Senate rejects finance reform legislation

The Student Association Senate quashed a bill intended to reform the SA funding process at its meeting Tuesday night.

The bill would have broken the allocation fund into four separate funds for graduate student groups, undergraduate student groups, special funds and the executive budget.

According to the legislation, 25 percent of the money would have been set aside for graduate groups and 25 percent would have been earmarked for undergraduate groups. The bill also permitted the Senate to allot at least 10 percent of the money to “special funds” and no more than 20 percent of the funds to the SA executive budget.

While many senators agreed the bill was backed with good intentions, some felt the legislation would not accomplish what it was intended to do.

Jeff Marootian, SA vice president for community affairs, who spoke on behalf of SA President Carrie Potter, who is out of town, said he and Potter disagree with the bill. He said Potter has no intention of signing it.

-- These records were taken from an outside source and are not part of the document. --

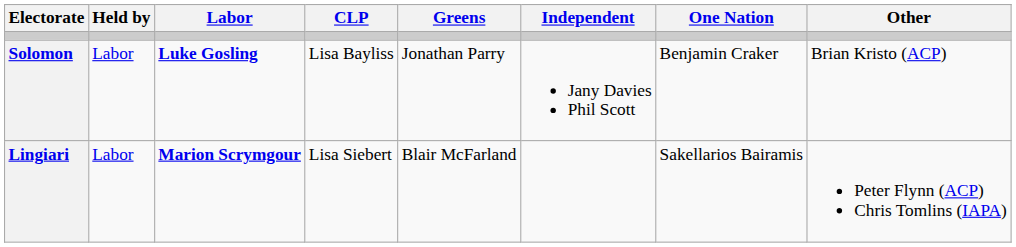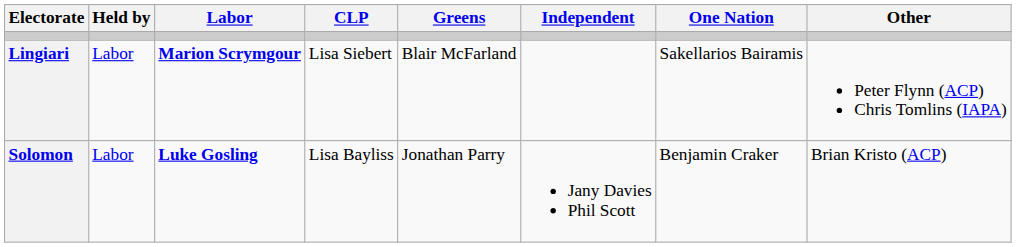rows swapped: Lingiari <-> Solomon
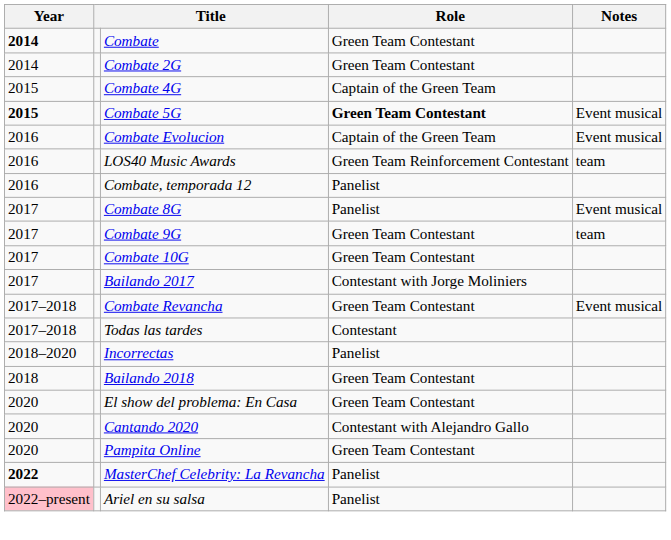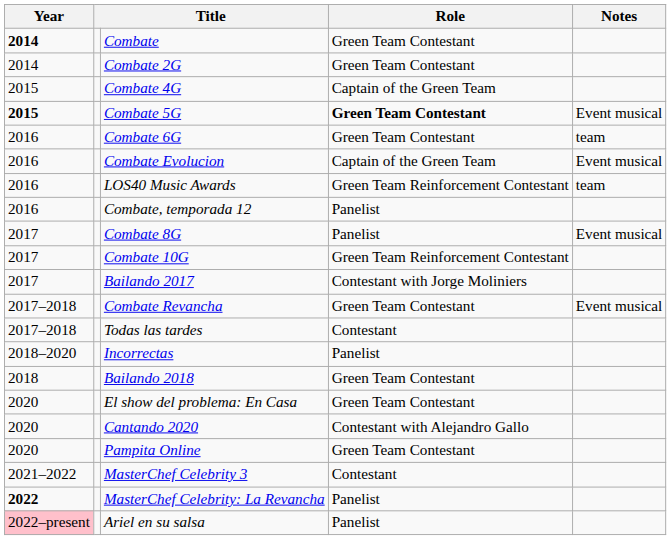+ row: 2016 | Combate 6G | Green Team Contestant | team
- row: 2017 | Combate 9G | Green Team Contestant | team
Combate 10G | Role: Green Team Contestant -> Green Team Reinforcement Contestant
+ row: 2021–2022 | MasterChef Celebrity 3 | Contestant
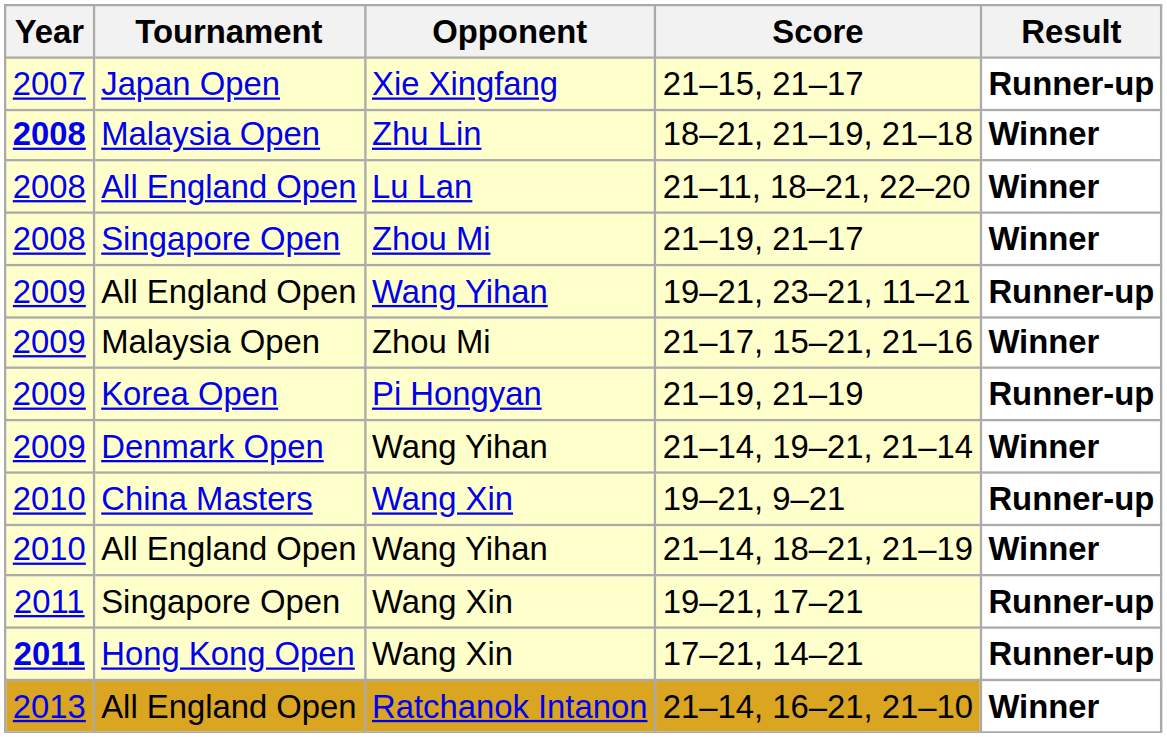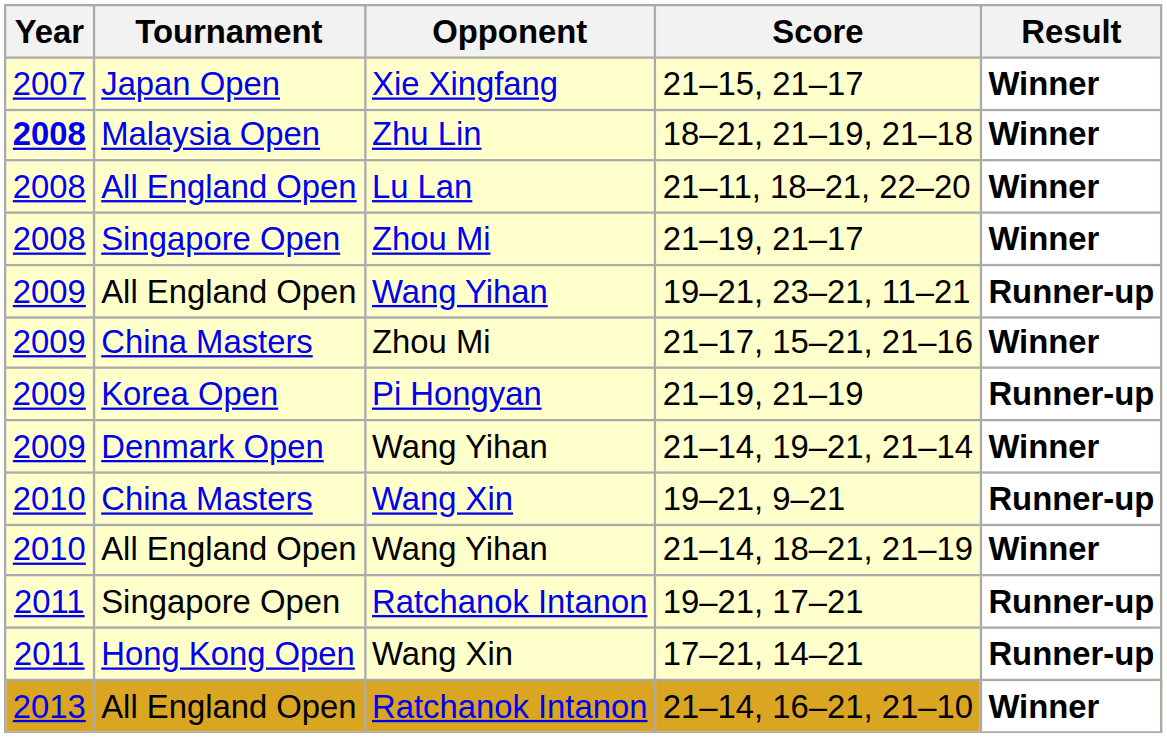21–15, 21–17 | Result: Runner-up -> Winner
21–17, 15–21, 21–16 | Tournament: Malaysia Open -> China Masters
19–21, 17–21 | Opponent: Wang Xin -> Ratchanok Intanon
17–21, 14–21 | Year: bold -> normal
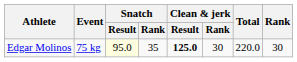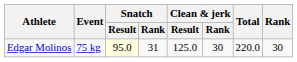Edgar Molinos | Snatch / Rank: 35 -> 31
Edgar Molinos | Clean & jerk / Result: bold -> normal
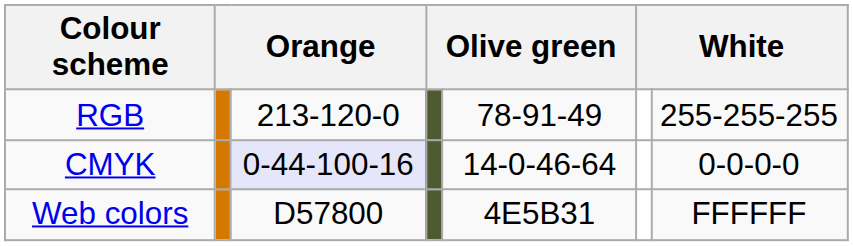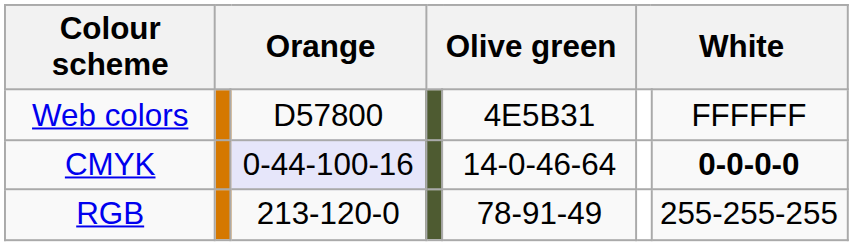rows swapped: RGB <-> Web colors
CMYK | column 7: normal -> bold
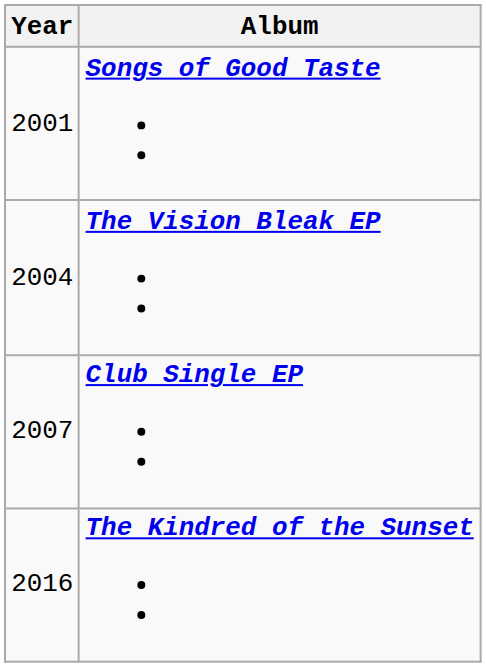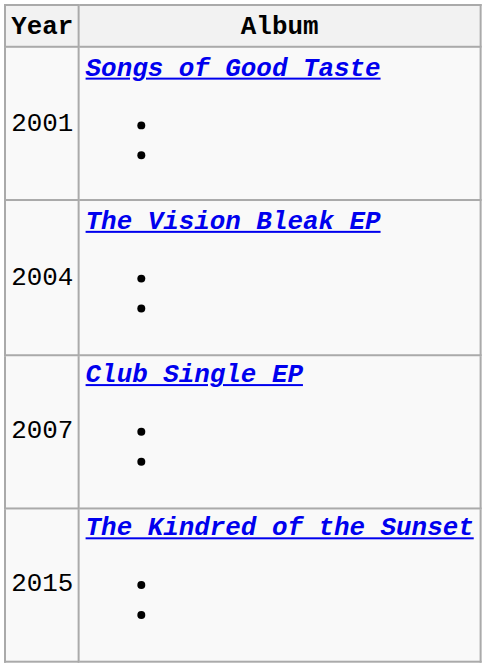The Kindred of the Sunset | Year: 2016 -> 2015
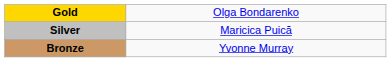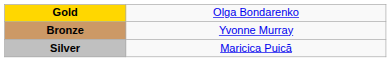rows swapped: Silver <-> Bronze
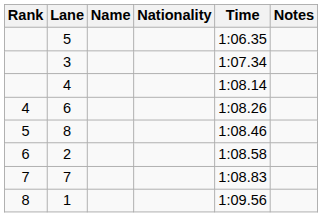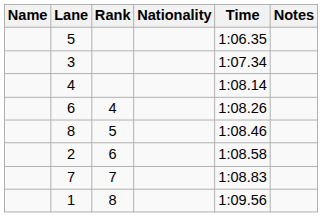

“In drafting the piece of legislation, they didn’t look at what the real problems were,” Marootian said. “As (undergraduate) Sen. Jared Hosid (CSAS) said in the meeting, we should trust the Finance Committee to do the job they were appointed to do.”

Graduate Sen. J.P. Blackford (SEAS), Finance Committee chair and a sponsor of the bill, said he feels the legislation would have benefited students.

“Many senators are saying this piece of legislation didn’t go far enough, but we didn’t create this bill as a miracle to fix all financial problems within the SA,” Blackford said. “Even if it doesn’t fix all of our problems, it’s a start.”

Undergraduate Sen. Caity Leu (ESIA), a sponsor of the bill, said she plans to introduce a new bill at the next meeting, which will include only the part of the legislation that limited the executive budget.

“For me, the crux of the bill was the 20 percent cap on the executive budget,” Leu said. “The operating cost of the executive is not that high, and they don’t need that much money. The majority of the money should go to student groups.”

Marootian said while he and Potter believe student groups should get more money, he does not feel that removing money from the executive budget will help students.

“We absolutely agree that student groups should get more money, but the executive budget needs the money,” Marootian said. “There are a lot of expenses the executive budget has that they didn’t take into account. It was really a ridiculous limit they wanted to set.”